Careful monitoring of cardiac output and volume status during surgery is important, Duke anesthesiologist Dr. T.J. Gan says, because wide fluctuations up or down can lead to serious side effects, such as organ failure, shock or even death.
The new technology, esophageal Doppler ultrasound, provides anesthesiologists with more and better information about the patient's status during surgery and is far less invasive than the commonly used methods.
Gan prepared the results of his study for presentation Monday (Oct. 11) at the annual scientific meeting of the American Society of Anesthesiologists.
Much like the technology that allows physicians to visualize a baby within a pregnant mother or helps meteorologists follow weather patterns, the Doppler ultrasound provides detailed information on how well the heart is pumping and how much blood is circulating through the system.
To see is if this new technology could help physicians monitor patients during surgery, Gan tested 100 consecutive patients over a nine-month period who were undergoing surgeries that typically result in major blood loss. The fluid levels of half of the patients were maintained using information gained from the Doppler ultrasound, while the other 50 patients were monitored conventionally.
"By optimizing the administration of fluids to our patients, we can reduce the rate of post-operative complications," Gan said. "The reduction in complications translates into shorter hospital stays and quicker return to everyday life. The Doppler technology is less invasive and gives us more complete information about how the patient is doing intraoperatively."
Specifically, those patients whose treatment was guided by Doppler ultrasound left the hospital in five days, compared to seven days for conventionally treated patients. These patients also started eating solid food - a key indicator of recovery - in three days, compared to five days.
Once patients were under the influence of general anesthesia, researchers threaded a pencil-thin flexible probe down the esophagus to a location behind the heart. From this location, the probe relays a beat-by-beat analysis of the amount of blood being pumped by the heart to a monitor that is observed by anesthesiologists taking care of the patient.
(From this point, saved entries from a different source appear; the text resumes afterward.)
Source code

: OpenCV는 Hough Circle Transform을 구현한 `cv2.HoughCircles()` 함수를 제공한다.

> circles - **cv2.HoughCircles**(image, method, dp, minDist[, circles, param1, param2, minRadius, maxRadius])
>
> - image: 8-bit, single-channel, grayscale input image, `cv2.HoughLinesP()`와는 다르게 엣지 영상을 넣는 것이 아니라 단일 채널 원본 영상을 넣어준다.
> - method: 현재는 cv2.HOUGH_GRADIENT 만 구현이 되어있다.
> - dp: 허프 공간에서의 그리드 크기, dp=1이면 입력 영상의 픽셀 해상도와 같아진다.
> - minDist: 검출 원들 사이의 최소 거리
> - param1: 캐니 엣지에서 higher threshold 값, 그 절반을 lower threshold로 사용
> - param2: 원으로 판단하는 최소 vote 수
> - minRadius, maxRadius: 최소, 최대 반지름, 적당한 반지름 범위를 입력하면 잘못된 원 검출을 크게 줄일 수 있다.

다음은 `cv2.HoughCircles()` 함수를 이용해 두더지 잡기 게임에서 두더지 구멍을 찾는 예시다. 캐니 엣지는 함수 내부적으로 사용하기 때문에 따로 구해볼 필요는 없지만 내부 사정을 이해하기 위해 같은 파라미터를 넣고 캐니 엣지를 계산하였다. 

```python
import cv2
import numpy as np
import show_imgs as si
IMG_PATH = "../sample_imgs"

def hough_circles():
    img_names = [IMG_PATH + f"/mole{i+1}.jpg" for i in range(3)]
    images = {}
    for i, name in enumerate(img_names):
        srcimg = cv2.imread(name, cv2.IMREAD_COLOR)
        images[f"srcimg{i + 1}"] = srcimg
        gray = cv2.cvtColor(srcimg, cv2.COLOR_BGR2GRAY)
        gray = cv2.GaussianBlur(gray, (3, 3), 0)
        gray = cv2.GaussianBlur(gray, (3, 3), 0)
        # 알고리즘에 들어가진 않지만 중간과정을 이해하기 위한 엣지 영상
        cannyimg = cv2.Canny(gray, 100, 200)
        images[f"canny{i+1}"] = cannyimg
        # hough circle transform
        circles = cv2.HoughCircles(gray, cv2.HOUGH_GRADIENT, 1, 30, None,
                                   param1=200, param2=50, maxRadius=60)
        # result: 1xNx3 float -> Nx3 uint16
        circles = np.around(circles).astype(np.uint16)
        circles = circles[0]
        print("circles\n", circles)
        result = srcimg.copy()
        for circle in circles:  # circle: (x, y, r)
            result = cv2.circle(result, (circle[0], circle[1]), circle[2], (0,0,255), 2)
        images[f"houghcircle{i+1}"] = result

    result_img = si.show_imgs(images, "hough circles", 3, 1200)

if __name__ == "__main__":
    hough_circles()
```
Traditional methods for obtaining similar information during surgery involve inserting a catheter through the skin to a position in a major artery near the heart. This is invasive and technically demanding and is associated with a higher complication rate, the researchers say.
"The Doppler ultrasound is fairly simple to use and doesn't take long for doctors to learn how to interpret the results," Gan said. "The equipment appears to be cost effective, and it should be applicable in any hospital that performs major surgeries."
The device, which has FDA approval, is manufactured by Deltex Medical Inc., Irving, Texas, who, along with the Duke department of anesthesiology, funded the current study.